Dylan Patel discusses the rapid centralization of AI compute, predicting that by 2028 Anthropic and OpenAI will control the majority of the world's computing power. He explains how these labs are transitioning from venture-funded losses to profitability, with revenue per megawatt soaring from $10-15 million to $50 million or more. The conversation explores the implications for global economics, including potential sovereign debt crises and the concentration of AI labor.
Summarized by Podsumo
Anthropic and OpenAI are expected to control the majority of the world's compute by 2028, with their share of incremental compute reaching 40-50% as early as next year.
Revenue per megawatt for frontier labs has skyrocketed from negative gross margins to as high as $50 million, enabling them to reinvest profits into training.

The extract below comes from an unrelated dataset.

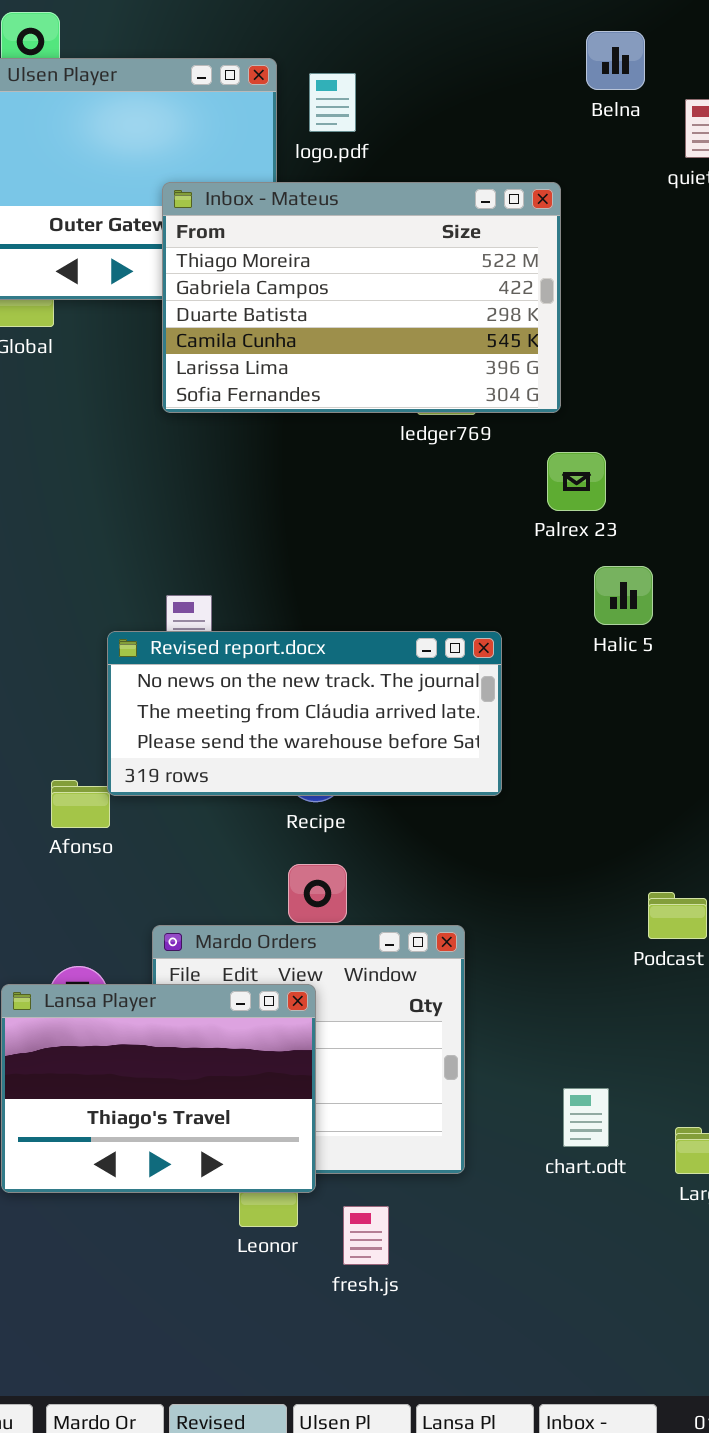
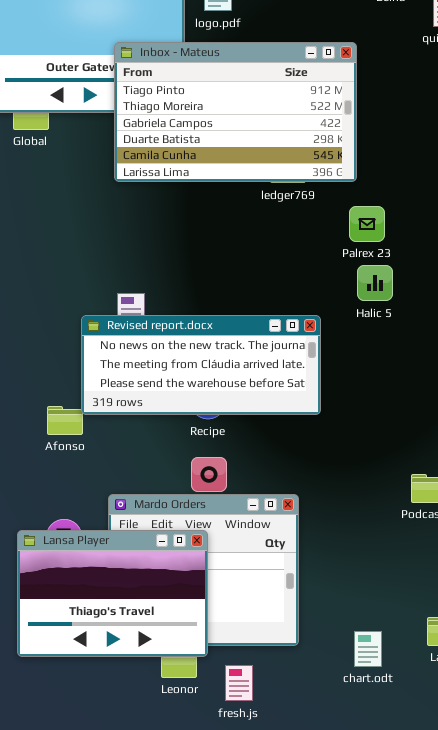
Inbox - Mateus: [162,182,561,413] -> [114,42,357,182], scrolled up 1 row
Halic 5: [594,566,653,625] -> [357,265,393,301], moved
chart.odt: [563,1088,609,1147] -> [354,631,382,667], moved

The concentration of compute and AI labor could lead to a scenario where a single lab has more effective 'AI workers' than the entire human population by the end of the decade.
Rising interest rates driven by massive AI infrastructure spending could trigger a sovereign debt crisis, especially in developing countries.
Government regulation and safety concerns may slow external deployment of AI models, but internal use could accelerate progress even faster.
"If you spend $10 on inference capacity, you generate $50 of revenue, and then you can turn around and spend all of that profit on training."
"By the time you're towards the end of 2028, if this trend continues, you've got them controlling most of the usable flops in the world on their own."
"The limiter on AGI is not how fast the research engineers can crank the gears—it's actually just how much the rest of the world lets that happen."